Apache Drill

Schema-free SQL Query Engine for Hadoop, NoSQL and Cloud Storage

Free

Description

Apache Drill offers a flexible and high-performance solution for querying diverse data sources directly using standard SQL. It eliminates the need for traditional data preparation steps like schema creation, data loading, and transformations, enabling users to gain faster insights from raw, multi-structured, or nested data. Drill connects to a wide range of datastores including HBase, MongoDB, HDFS, S3, Azure Blob Storage, and Google Cloud Storage, even allowing joins across different sources within a single query.

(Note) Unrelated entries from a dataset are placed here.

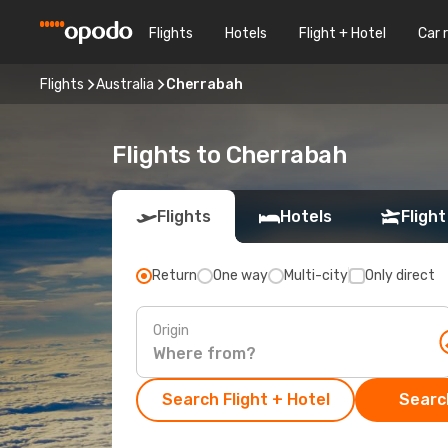
Flights
Hotels
Flight + Hotel
Car 
Flights
Australia
Cherrabah
Flights to Cherrabah
Flights
Hotels
Flight
Return
One way
Multi-city
Only direct
Origin
Search Flight + Hotel
Search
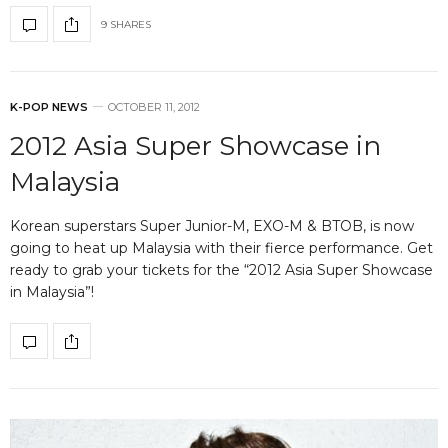
9 SHARES
K-POP NEWS
OCTOBER 11, 2012
2012 Asia Super Showcase in
Malaysia
Korean superstars Super Junior-M, EXO-M & BTOB, is now
going to heat up Malaysia with their fierce performance. Get
ready to grab your tickets for the “2012 Asia Super Showcase
in Malaysia”!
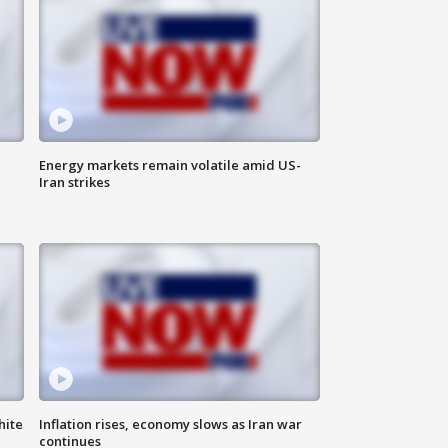
Energy markets remain volatile amid US-
Iran strikes
hite
Inflation rises, economy slows as Iran war
continues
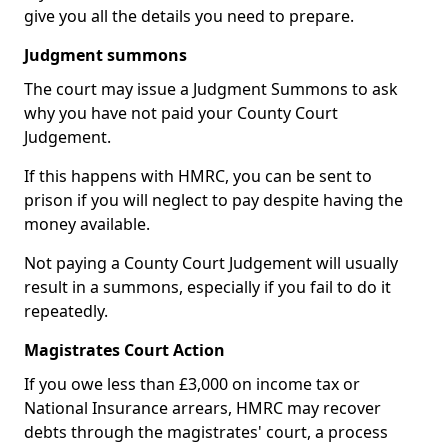
give you all the details you need to prepare.
Judgment summons
The court may issue a Judgment Summons to ask
why you have not paid your County Court
Judgement.
If this happens with HMRC, you can be sent to
prison if you will neglect to pay despite having the
money available.
Not paying a County Court Judgement will usually
result in a summons, especially if you fail to do it
repeatedly.
Magistrates Court Action
If you owe less than £3,000 on income tax or
National Insurance arrears, HMRC may recover
debts through the magistrates' court, a process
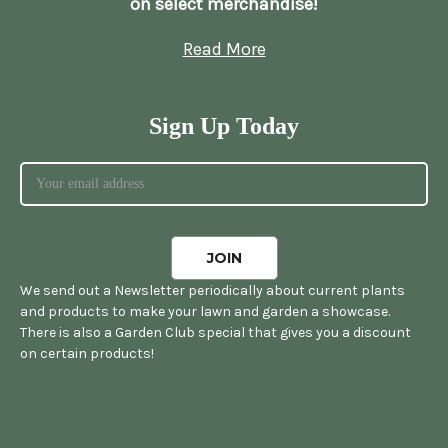
on select merchandise!
Read More
Sign Up Today
We send out a Newsletter periodically about current plants
and products to make your lawn and garden a showcase.
There is also a Garden Club special that gives you a discount
on certain products!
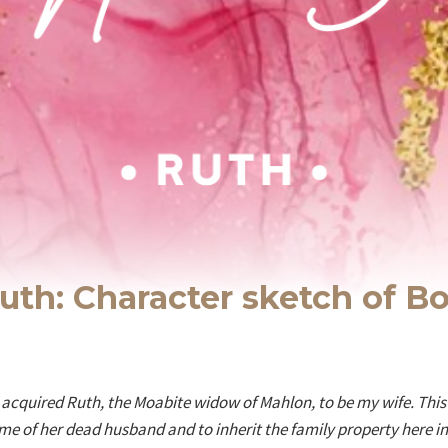
uth: Character sketch of B
e acquired Ruth, the Moabite widow of Mahlon, to be my wife. Thi
ame of her dead husband and to inherit the family property here i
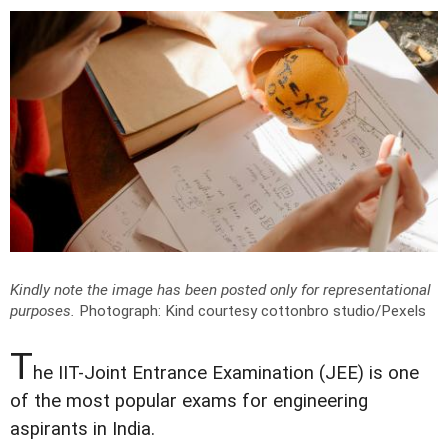
Kindly note the image has been posted only for representational
purposes.
Photograph: Kind courtesy cottonbro studio/Pexels
T
he IIT-Joint Entrance Examination (JEE) is one
of the most popular exams for engineering
aspirants in India.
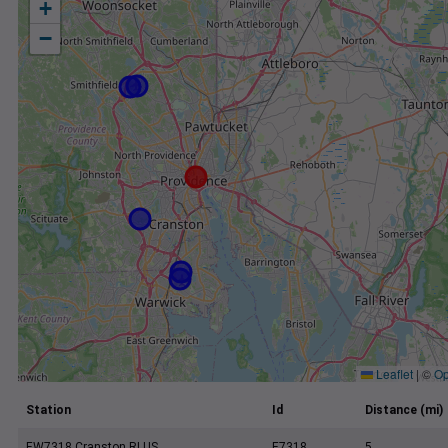
+
−
Leaflet
|
©
Op
Station
Id
Distance (mi)
EW7318 Cranston RI US
E7318
5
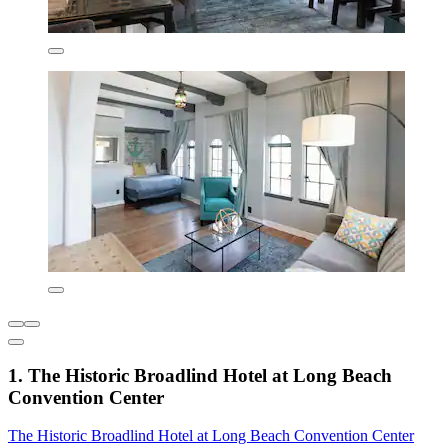
1. The Historic Broadlind Hotel at Long Beach
Convention Center
The Historic Broadlind Hotel at Long Beach Convention Center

Leveraging a powerful JSON data model and a columnar execution engine optimized for complex data, Drill provides speed and flexibility. It integrates seamlessly with existing Business Intelligence tools (like Tableau, Qlik, MicroStrategy, Spotfire, Excel) through standard JDBC/ODBC drivers and offers a REST API for custom application development. Its distributed, scalable architecture allows deployment from a single laptop to large clusters, optimizing performance through techniques like data locality and advanced query compilation.

Key Features

Schema-Free Querying: Query data without needing predefined schemas.
Broad Data Source Support: Connects to NoSQL (HBase, MongoDB), Hadoop (HDFS), Cloud Storage (S3, Azure Blob, GCS, Swift), NAS, and local files.
Cross-Datastore Joins: Combine data from multiple sources (e.g., MongoDB and Hadoop) in one query.
JSON Data Model: Handles complex, nested, and evolving data structures.
Columnar Execution Engine: Delivers high performance, even with complex data types.
Standard SQL Support: Leverage existing SQL skills and tools.
BI Tool Integration: Connects via JDBC/ODBC drivers to tools like Tableau, Qlik, MicroStrategy, Spotfire, Excel.
REST API: Enables integration with custom applications.
Datastore-Aware Optimization: Pushes processing down to the source system where possible.
Scalability: Runs on a single machine or scales out to large clusters (1000s of nodes).
Data Locality Awareness: Optimizes performance by processing data close to its storage location.